Key Accountabilities
- Collaborate with the Business/Application/Process owners, and Product teams to define requirements and design data products.
- Participate in the architecture decision-making process.
- Develop data products utilizing cloud-based technologies and ensure they are designed and built to be robust, scalable and sustainable.
- Perform data modeling and prepare data in databases for use in various analytics tools and configurate and develop data pipelines to move and optimize data assets.
- Must have Product Mindset and treat Data as an Asset.
- Provide necessary technical support through all phases of Product life cycle.
- Build prototypes to test new concepts and be a key contributor of ideas for reusable frameworks, components and data products.
- Help drive the adoption of new technologies and best practices within the Data Engineering team and be a role model and mentor for data engineers.
- Independently handle complex issues with minimal supervision, while escalating only the most complex issues to appropriate staff.
Qualifications
Minimum Qualifications
- 4+ years of experience in Data Integration working proficiency in SQL and NoSQL Databases.
- 4+ years of experience in Programming using Scala / Python / PySpark / Java etc.
- 4+ years of experience working with Hadoop or other Cloud Data platforms (ex: Snowflake).

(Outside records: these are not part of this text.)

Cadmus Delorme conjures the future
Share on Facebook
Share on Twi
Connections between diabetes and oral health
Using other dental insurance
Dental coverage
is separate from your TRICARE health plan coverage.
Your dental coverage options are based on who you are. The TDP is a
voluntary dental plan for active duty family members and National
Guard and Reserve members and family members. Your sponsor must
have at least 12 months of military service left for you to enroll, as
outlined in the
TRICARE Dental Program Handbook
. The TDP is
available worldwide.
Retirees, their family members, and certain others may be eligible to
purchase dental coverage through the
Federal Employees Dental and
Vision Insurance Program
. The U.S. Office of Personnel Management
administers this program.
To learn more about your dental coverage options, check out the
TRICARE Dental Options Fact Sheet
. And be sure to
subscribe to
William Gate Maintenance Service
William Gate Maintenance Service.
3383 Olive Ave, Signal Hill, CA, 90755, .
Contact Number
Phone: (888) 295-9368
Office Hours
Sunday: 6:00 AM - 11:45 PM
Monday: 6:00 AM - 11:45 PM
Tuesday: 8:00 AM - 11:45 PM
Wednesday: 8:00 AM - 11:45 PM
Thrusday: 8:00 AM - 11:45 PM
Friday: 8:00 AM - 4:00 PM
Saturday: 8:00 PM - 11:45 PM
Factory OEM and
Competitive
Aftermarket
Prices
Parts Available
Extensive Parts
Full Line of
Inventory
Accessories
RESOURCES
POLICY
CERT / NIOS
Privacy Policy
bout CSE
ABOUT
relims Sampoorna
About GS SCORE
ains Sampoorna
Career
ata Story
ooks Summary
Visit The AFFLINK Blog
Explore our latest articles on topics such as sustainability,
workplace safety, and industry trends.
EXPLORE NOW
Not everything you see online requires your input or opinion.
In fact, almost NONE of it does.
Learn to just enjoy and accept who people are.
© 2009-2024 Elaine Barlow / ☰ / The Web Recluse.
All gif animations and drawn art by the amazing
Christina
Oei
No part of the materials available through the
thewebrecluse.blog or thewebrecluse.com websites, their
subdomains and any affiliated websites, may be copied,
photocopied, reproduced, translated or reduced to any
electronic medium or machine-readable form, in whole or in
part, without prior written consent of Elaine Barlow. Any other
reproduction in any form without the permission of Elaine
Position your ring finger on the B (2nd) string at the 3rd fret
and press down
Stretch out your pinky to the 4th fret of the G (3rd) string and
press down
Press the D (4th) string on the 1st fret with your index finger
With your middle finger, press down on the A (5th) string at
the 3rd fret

- Experience in building CI/CD Pipelines and Unix scripting.
- Demonstrated ability to quickly learn new/open-source technologies to stay current in the Data Engineering world.
- Experience in developing software using agile methodologies such as Scrum/Kanban.
- Bachelor's degree in a related field or equivalent experience.
Preferred Qualifications
- Experience in building batch and streaming pipelines using Sqoop, Kafka, Pulsar and/or Spark.
- Experience in storage using HDFS / AWS S3 / Azure ADLS etc.
- Experience in Orchestration and Scheduling using Oozie / Airflow / AWS Glue etc.
- Experience in Data transformations using PySpark / dbt etc.
- Experience in open-source projects leveraging collaboration tools like GitHub.